WORKING DATA:

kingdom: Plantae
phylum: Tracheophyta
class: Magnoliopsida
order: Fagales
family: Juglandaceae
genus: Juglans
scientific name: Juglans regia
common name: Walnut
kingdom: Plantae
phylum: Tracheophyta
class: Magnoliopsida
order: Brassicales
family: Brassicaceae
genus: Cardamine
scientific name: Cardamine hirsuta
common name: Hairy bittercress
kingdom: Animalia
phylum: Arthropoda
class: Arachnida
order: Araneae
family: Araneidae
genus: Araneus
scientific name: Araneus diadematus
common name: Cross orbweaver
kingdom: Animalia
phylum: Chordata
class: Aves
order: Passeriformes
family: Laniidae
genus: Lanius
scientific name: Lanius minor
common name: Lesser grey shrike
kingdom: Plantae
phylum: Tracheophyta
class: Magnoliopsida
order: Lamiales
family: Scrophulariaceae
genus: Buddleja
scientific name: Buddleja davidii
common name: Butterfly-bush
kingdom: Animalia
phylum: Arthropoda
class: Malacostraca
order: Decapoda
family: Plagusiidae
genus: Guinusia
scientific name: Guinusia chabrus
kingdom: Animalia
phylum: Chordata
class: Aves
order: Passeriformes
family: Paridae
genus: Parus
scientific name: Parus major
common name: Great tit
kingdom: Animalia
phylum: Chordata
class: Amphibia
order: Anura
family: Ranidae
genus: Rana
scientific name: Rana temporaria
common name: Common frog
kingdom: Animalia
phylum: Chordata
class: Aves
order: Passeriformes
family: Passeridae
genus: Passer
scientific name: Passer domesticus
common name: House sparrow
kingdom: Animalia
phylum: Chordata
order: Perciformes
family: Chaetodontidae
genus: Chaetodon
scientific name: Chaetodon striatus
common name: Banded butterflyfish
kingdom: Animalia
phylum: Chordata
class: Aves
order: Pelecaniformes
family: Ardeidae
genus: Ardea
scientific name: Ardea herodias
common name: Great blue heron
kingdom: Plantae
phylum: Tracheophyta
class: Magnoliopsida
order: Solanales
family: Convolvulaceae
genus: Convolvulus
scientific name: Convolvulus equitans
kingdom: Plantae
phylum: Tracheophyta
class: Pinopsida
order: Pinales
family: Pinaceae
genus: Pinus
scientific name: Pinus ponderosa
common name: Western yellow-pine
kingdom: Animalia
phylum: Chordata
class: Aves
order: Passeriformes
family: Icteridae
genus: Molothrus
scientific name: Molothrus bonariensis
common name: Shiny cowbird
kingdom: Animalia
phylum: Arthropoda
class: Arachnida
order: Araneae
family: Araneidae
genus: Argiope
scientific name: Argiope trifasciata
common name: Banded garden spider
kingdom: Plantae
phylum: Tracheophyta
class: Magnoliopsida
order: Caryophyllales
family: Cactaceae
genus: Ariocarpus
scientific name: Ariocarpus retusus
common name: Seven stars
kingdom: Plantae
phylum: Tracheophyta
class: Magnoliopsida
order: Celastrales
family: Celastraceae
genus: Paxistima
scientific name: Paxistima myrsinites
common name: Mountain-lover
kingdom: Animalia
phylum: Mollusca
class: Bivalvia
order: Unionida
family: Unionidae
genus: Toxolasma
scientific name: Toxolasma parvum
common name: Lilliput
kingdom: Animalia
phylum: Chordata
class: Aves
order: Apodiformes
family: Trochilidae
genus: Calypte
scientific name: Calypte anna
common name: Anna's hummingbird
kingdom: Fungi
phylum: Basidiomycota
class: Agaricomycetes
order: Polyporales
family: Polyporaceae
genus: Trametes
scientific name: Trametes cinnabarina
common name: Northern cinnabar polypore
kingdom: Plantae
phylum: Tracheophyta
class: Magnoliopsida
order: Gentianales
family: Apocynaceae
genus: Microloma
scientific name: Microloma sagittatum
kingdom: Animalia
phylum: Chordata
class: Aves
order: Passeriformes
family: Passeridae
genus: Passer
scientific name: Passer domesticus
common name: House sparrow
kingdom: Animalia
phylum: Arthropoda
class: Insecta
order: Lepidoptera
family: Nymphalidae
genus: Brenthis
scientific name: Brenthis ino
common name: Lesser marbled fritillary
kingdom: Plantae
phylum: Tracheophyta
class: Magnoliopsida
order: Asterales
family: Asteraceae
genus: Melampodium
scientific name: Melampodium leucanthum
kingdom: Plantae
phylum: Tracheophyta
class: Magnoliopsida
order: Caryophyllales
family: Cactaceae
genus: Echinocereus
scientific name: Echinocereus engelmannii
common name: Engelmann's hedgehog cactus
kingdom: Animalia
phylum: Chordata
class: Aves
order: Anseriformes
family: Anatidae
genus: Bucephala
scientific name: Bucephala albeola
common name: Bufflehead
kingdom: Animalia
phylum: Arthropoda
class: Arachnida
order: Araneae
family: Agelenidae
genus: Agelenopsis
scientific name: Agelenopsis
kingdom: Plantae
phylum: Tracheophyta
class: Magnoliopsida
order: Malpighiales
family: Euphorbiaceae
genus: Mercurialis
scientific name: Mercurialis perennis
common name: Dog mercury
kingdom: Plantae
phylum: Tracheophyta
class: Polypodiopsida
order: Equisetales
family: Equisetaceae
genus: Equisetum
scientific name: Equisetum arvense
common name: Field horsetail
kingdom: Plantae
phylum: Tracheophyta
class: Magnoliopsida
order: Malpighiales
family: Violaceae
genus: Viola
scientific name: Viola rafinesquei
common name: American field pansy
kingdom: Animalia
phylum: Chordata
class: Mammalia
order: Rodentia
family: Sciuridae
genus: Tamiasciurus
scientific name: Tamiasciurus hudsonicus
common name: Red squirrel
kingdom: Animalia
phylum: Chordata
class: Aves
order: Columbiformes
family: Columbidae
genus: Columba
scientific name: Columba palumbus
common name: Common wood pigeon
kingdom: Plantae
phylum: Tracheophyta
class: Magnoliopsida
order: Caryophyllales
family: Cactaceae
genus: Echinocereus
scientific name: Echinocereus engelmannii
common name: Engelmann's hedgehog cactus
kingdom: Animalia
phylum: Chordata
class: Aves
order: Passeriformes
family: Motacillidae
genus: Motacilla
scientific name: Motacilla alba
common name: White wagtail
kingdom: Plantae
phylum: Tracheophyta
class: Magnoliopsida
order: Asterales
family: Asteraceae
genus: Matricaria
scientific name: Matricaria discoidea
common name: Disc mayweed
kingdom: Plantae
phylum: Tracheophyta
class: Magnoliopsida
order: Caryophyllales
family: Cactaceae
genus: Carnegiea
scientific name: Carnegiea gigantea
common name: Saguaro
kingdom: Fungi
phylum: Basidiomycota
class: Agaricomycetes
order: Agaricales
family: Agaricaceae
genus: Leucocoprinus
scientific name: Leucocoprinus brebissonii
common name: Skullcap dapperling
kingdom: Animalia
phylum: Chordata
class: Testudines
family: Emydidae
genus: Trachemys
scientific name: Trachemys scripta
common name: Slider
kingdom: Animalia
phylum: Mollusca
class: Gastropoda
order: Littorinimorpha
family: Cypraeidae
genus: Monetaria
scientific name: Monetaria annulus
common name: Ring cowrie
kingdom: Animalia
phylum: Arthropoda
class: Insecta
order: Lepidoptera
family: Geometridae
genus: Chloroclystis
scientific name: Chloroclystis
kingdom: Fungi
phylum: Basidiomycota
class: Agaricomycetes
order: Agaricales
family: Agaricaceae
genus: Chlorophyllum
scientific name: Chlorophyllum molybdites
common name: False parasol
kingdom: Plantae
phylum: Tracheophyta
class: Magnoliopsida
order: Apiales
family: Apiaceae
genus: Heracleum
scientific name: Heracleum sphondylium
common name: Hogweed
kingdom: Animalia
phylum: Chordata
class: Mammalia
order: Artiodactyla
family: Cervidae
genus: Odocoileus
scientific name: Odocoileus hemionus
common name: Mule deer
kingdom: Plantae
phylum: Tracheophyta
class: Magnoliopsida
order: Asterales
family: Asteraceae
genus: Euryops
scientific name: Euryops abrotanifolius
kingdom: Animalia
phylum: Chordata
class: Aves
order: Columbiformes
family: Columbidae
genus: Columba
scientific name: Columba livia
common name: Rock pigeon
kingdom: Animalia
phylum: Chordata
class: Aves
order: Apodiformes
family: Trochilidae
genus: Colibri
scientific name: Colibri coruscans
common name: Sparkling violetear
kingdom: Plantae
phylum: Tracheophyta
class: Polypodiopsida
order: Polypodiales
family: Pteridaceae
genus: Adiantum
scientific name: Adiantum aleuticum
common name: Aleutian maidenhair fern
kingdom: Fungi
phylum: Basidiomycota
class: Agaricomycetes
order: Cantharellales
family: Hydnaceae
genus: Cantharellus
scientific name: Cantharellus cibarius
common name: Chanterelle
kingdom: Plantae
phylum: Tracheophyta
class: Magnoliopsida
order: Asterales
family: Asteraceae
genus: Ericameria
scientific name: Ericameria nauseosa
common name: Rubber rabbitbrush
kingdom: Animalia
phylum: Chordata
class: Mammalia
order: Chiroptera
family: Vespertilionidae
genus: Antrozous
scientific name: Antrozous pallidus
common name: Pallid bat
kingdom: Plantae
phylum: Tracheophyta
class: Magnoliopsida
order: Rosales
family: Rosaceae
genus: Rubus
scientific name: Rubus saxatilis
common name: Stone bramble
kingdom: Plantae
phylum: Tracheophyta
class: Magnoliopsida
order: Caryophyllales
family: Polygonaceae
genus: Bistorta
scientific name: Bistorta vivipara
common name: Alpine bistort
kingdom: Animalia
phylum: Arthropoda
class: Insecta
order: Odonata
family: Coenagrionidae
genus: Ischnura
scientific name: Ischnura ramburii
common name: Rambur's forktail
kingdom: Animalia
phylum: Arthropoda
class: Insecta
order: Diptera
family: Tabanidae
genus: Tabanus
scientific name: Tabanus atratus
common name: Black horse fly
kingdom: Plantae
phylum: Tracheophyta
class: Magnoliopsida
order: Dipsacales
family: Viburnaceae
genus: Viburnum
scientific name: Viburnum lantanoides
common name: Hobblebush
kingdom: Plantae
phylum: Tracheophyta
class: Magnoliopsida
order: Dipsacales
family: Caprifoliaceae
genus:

THE PROBLEM:
Can you extract the lines of the listing above, starting with the line that contains "order: Artiodactyla" and going on through the line that contains "scientific name: Viburnum lantanoides", and reproduce them word for word?

FULL SOLUTION:
order: Artiodactyla
family: Cervidae
genus: Odocoileus
scientific name: Odocoileus hemionus
common name: Mule deer
kingdom: Plantae
phylum: Tracheophyta
class: Magnoliopsida
order: Asterales
family: Asteraceae
genus: Euryops
scientific name: Euryops abrotanifolius
kingdom: Animalia
phylum: Chordata
class: Aves
order: Columbiformes
family: Columbidae
genus: Columba
scientific name: Columba livia
common name: Rock pigeon
kingdom: Animalia
phylum: Chordata
class: Aves
order: Apodiformes
family: Trochilidae
genus: Colibri
scientific name: Colibri coruscans
common name: Sparkling violetear
kingdom: Plantae
phylum: Tracheophyta
class: Polypodiopsida
order: Polypodiales
family: Pteridaceae
genus: Adiantum
scientific name: Adiantum aleuticum
common name: Aleutian maidenhair fern
kingdom: Fungi
phylum: Basidiomycota
class: Agaricomycetes
order: Cantharellales
family: Hydnaceae
genus: Cantharellus
scientific name: Cantharellus cibarius
common name: Chanterelle
kingdom: Plantae
phylum: Tracheophyta
class: Magnoliopsida
order: Asterales
family: Asteraceae
genus: Ericameria
scientific name: Ericameria nauseosa
common name: Rubber rabbitbrush
kingdom: Animalia
phylum: Chordata
class: Mammalia
order: Chiroptera
family: Vespertilionidae
genus: Antrozous
scientific name: Antrozous pallidus
common name: Pallid bat
kingdom: Plantae
phylum: Tracheophyta
class: Magnoliopsida
order: Rosales
family: Rosaceae
genus: Rubus
scientific name: Rubus saxatilis
common name: Stone bramble
kingdom: Plantae
phylum: Tracheophyta
class: Magnoliopsida
order: Caryophyllales
family: Polygonaceae
genus: Bistorta
scientific name: Bistorta vivipara
common name: Alpine bistort
kingdom: Animalia
phylum: Arthropoda
class: Insecta
order: Odonata
family: Coenagrionidae
genus: Ischnura
scientific name: Ischnura ramburii
common name: Rambur's forktail
kingdom: Animalia
phylum: Arthropoda
class: Insecta
order: Diptera
family: Tabanidae
genus: Tabanus
scientific name: Tabanus atratus
common name: Black horse fly
kingdom: Plantae
phylum: Tracheophyta
class: Magnoliopsida
order: Dipsacales
family: Viburnaceae
genus: Viburnum
scientific name: Viburnum lantanoides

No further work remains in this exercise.